======== Fragmento del texto ========
Defensoras

DEFENSORAS 29-noviembre.

Desde 2005 el 29 de noviembre fue declarado Día Internacional de las Mujeres Defensoras de los Derechos Humanos.

Debido a su compromiso a favor de los derechos humanos y de las libertades fundamentales, las defensoras de derechos humanos son objeto de acciones represivas por parte de los Estados o de grupos privados o paraestatales: leyes y prácticas restrictivas en materia de libertad de asociación, de expresión, de reunión y de asociación pacífica, campañas de difamación, malos tratos, amenazas de muerte, detención y encarcelamiento arbitrarios, desapariciones forzadas, torturas y asesinatos.

Las defensoras son mujeres valientes que sostienen y defienden sus comunidades pese a la violencia que afrontan y el desgaste físico y emocional que les supone.

Defender y apoyar a las defensoras de nuestros derechos

Este sábado 27-N se estrenaba en Corvera la Danza de La Caracola Al Límite. Cuerpos, danza y periferias (desde la frontera norte del mapa.).

Y en ella se especifican algunas mujeres Defensoras y sus propuestas: Luz Marina Bernal, madre de desaparecido por el ejército colombiano. Yayo Herrero, referente de proposiciones ecofeministas. Mujeres migrantes marroquís obreras en los invernaderos de fresas en Huelva. Janaina Stronzake del MST de Brasil, Berta Cáceres, indígena lenca asesinada por defender el río Gualcarque de Honduras..

Queremos rendir homenaje a cientos de miles de mujeres en todo el mundo que trabajan incansablemente y con valentía para defender los derechos humanos de las mujeres, y todas aquellas que trabajan por la igualdad sustantiva en todas las esferas de la sociedad. Estas “agentes de cambio”, luchando contra todas las formas de discriminación y desigualdad, son hoy reconocidas como defensoras de los derechos humanos.
======== Material proporcionado ========
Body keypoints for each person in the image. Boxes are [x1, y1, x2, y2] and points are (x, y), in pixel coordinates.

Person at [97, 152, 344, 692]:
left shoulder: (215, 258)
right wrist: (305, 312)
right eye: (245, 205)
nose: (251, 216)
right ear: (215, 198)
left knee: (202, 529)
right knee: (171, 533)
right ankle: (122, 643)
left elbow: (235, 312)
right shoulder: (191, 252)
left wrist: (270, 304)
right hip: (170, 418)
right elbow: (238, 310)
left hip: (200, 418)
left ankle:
========
Tareas a realizar>
A – Indica si cada una de estas afirmaciones concuerda con el texto sobre las defensoras: (i) el 29 de noviembre es el Día Internacional de las Mujeres Defensoras de los Derechos Humanos desde 2005; (ii) la Danza de La Caracola se estrenó en Huelva; (iii) Berta Cáceres fue asesinada por defender el río Gualcarque. Responde sí o no en cada caso y cita textualmente las palabras del texto que lo deciden.
B – Enumera todas las defensoras que, según el texto sobre las defensoras, se especifican en la danza estrenada en Corvera.

Respuestas por tarea>
A –
(i) Sí: "Desde 2005 el 29 de noviembre fue declarado Día Internacional de las Mujeres Defensoras de los Derechos Humanos."
(ii) No: "se estrenaba en Corvera la Danza de La Caracola Al Límite."
(iii) Sí: "Berta Cáceres, indígena lenca asesinada por defender el río Gualcarque de Honduras"

B –
1. Luz Marina Bernal
2. Yayo Herrero
3. Mujeres migrantes marroquís obreras en los invernaderos de fresas en Huelva
4. Janaina Stronzake
5. Berta Cáceres